(Saved data entries)

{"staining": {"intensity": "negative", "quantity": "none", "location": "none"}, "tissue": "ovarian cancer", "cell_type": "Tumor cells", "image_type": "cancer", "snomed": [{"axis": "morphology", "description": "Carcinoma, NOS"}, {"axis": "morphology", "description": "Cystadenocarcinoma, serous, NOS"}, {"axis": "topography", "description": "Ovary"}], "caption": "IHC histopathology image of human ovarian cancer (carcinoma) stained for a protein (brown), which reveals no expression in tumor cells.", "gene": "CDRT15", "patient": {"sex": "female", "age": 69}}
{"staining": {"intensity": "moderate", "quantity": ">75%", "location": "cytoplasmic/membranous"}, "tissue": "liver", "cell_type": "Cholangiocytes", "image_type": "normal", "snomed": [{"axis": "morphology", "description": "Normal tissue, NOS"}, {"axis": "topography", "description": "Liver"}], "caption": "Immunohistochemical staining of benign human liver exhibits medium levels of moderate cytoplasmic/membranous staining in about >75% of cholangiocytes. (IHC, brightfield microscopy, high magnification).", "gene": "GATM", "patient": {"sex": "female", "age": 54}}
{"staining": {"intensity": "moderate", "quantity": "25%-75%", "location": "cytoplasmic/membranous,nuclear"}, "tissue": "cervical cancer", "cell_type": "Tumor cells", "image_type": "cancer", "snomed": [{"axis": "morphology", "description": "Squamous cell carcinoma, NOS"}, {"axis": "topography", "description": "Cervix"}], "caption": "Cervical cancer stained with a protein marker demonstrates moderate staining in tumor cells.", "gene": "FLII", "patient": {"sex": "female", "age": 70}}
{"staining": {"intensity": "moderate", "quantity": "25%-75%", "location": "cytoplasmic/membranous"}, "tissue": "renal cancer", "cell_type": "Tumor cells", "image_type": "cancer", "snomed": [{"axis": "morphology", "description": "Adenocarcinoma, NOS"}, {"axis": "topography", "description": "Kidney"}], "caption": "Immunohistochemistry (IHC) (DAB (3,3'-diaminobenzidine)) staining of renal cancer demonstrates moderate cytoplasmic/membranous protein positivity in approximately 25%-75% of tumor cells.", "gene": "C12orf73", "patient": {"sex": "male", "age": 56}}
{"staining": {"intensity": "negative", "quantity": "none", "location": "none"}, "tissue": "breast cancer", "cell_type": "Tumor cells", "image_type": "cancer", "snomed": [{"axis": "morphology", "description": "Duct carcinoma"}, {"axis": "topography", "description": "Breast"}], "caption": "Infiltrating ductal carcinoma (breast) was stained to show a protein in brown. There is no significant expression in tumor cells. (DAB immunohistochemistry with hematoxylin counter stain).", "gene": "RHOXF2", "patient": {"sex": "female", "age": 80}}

(TASK STATEMENT) Find the lines in the entries above where "negative" occurs, and copy each of them.

(REPLY TO THE EXERCISE)
{"staining": {"intensity": "negative", "quantity": "none", "location": "none"}, "tissue": "ovarian cancer", "cell_type": "Tumor cells", "image_type": "cancer", "snomed": [{"axis": "morphology", "description": "Carcinoma, NOS"}, {"axis": "morphology", "description": "Cystadenocarcinoma, serous, NOS"}, {"axis": "topography", "description": "Ovary"}], "caption": "IHC histopathology image of human ovarian cancer (carcinoma) stained for a protein (brown), which reveals no expression in tumor cells.", "gene": "CDRT15", "patient": {"sex": "female", "age": 69}}
{"staining": {"intensity": "negative", "quantity": "none", "location": "none"}, "tissue": "breast cancer", "cell_type": "Tumor cells", "image_type": "cancer", "snomed": [{"axis": "morphology", "description": "Duct carcinoma"}, {"axis": "topography", "description": "Breast"}], "caption": "Infiltrating ductal carcinoma (breast) was stained to show a protein in brown. There is no significant expression in tumor cells. (DAB immunohistochemistry with hematoxylin counter stain).", "gene": "RHOXF2", "patient": {"sex": "female", "age": 80}}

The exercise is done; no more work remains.